Zwei Siege wird Borussia noch benötigen, um Planungssicherheit für ein weiteres Jahr in der 1. Bundesliga zu bekommen. Mit Blick auf die ausstehenden Baustellen im Kader wäre es doppelt wichtig, dies so schnell wie möglich zu bewerkstelligen. Idealerweise sollte dort der erste Schritt gelingen, wo schon im Mai 2011 ein Meilenstein für eine bessere Borussen-Zukunft gesetzt wurde.


Mögliche Aufstellungen

Bochum: Riemann – Bockhorn, Masovic, Bella Kotchap, Stafylidis – Losilla – Löwen, Rexhbecaj – Antwi-Adjei, Holtmann – Polter

Borussia: Sommer – Beyer, Ginter, Bensebaini – Lainer, Neuhaus, Koné, Netz – Plea, Thuram – Embolo


SEITENWAHL-TIPPS

Michael Heinen: Gegen die Leidenschaft der Bochumer wird Borussias Wohlfühl-Team wenig entgegenzusetzen haben. Nach dem 1:2 im Ruhrstadion kehrt die Ernüchterung zurück, dass der Abstiegskampf noch lange nicht ausgestanden ist.

Christian Spoo: Borussia hat mehr Qualität, Bochum mehr Qualitäten. Plural schlägt Singular mit 2:1.

Volkhard Patten: Nach dem überragenden Sieg gegen Hertha wird Bochum uns wieder auf den Boden der Tatsachen zurückholen. Nach dem 1:3 wird der Traum der Fans von einer besseren Zukunft unter Peinti beendet sein.
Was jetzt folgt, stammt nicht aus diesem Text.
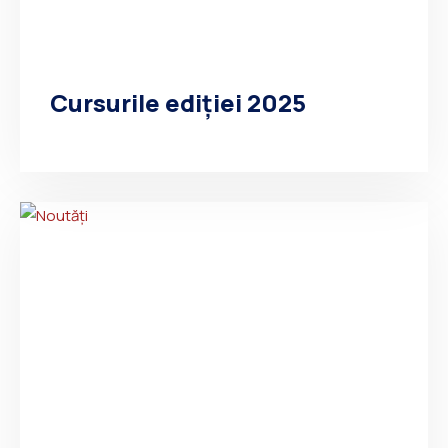
Cursurile ediției 2025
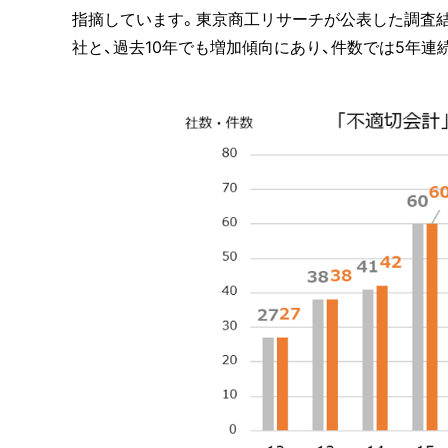
指摘しています。東京商工リサーチが公表した調査結果
社と、過去10年でも増加傾向にあり、件数では5年連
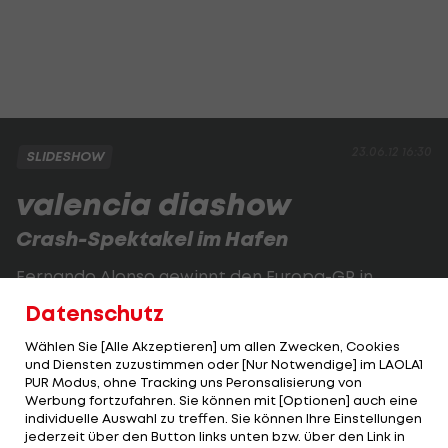
23.06.12 16:30
SLIDESHOW
valencia diashow
Crash-Spektakel im Hafen
Fernando Alonso gewinnt den Europa-GP in
Valencia.
Datenschutz
Wählen Sie [Alle Akzeptieren] um allen Zwecken, Cookies
1 VON 32
und Diensten zuzustimmen oder [Nur Notwendige] im LAOLA1
PUR Modus, ohne Tracking uns Peronsalisierung von
Werbung fortzufahren. Sie können mit [Optionen] auch eine
individuelle Auswahl zu treffen. Sie können Ihre Einstellungen
jederzeit über den Button links unten bzw. über den Link in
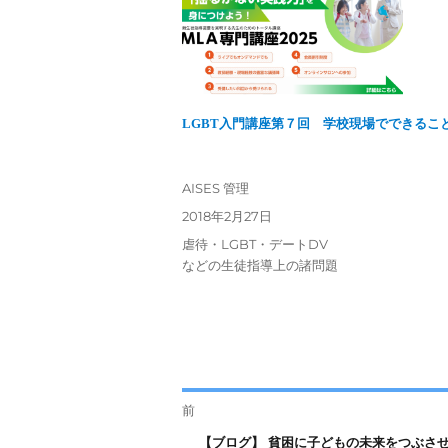
LGBT入門講座第７回 学校現場でできるこ
投
AISES 管理
稿
投
2018年2月27日
者
稿
カ
虐待・LGBT・デートDV
日:
テ
などの生徒指導上の諸問題
ゴ
リ
ー
投
前
前
【ブログ】 貧困に子どもの未来をつぶさせな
Thomas Häcki: Bochum ist giftig, Gladbach kontert. Nach dem 2:1-Auswärtssieg stellt Adi Hütter einen Antrag auf Homeoffice.

Uwe Pirl: Haben Sie es endlich begriffen? Meine Hoffnung darauf stirbt zuletzt und deshalb glaube ich daran, dass Borussia in Bochum 2:1 gewinnt.

Claus-Dieter Mayer: Nach frühem Gegentreffer berappelt sich die Borussia und fährt am Ende einen überraschenden 4:1-Sieg ein.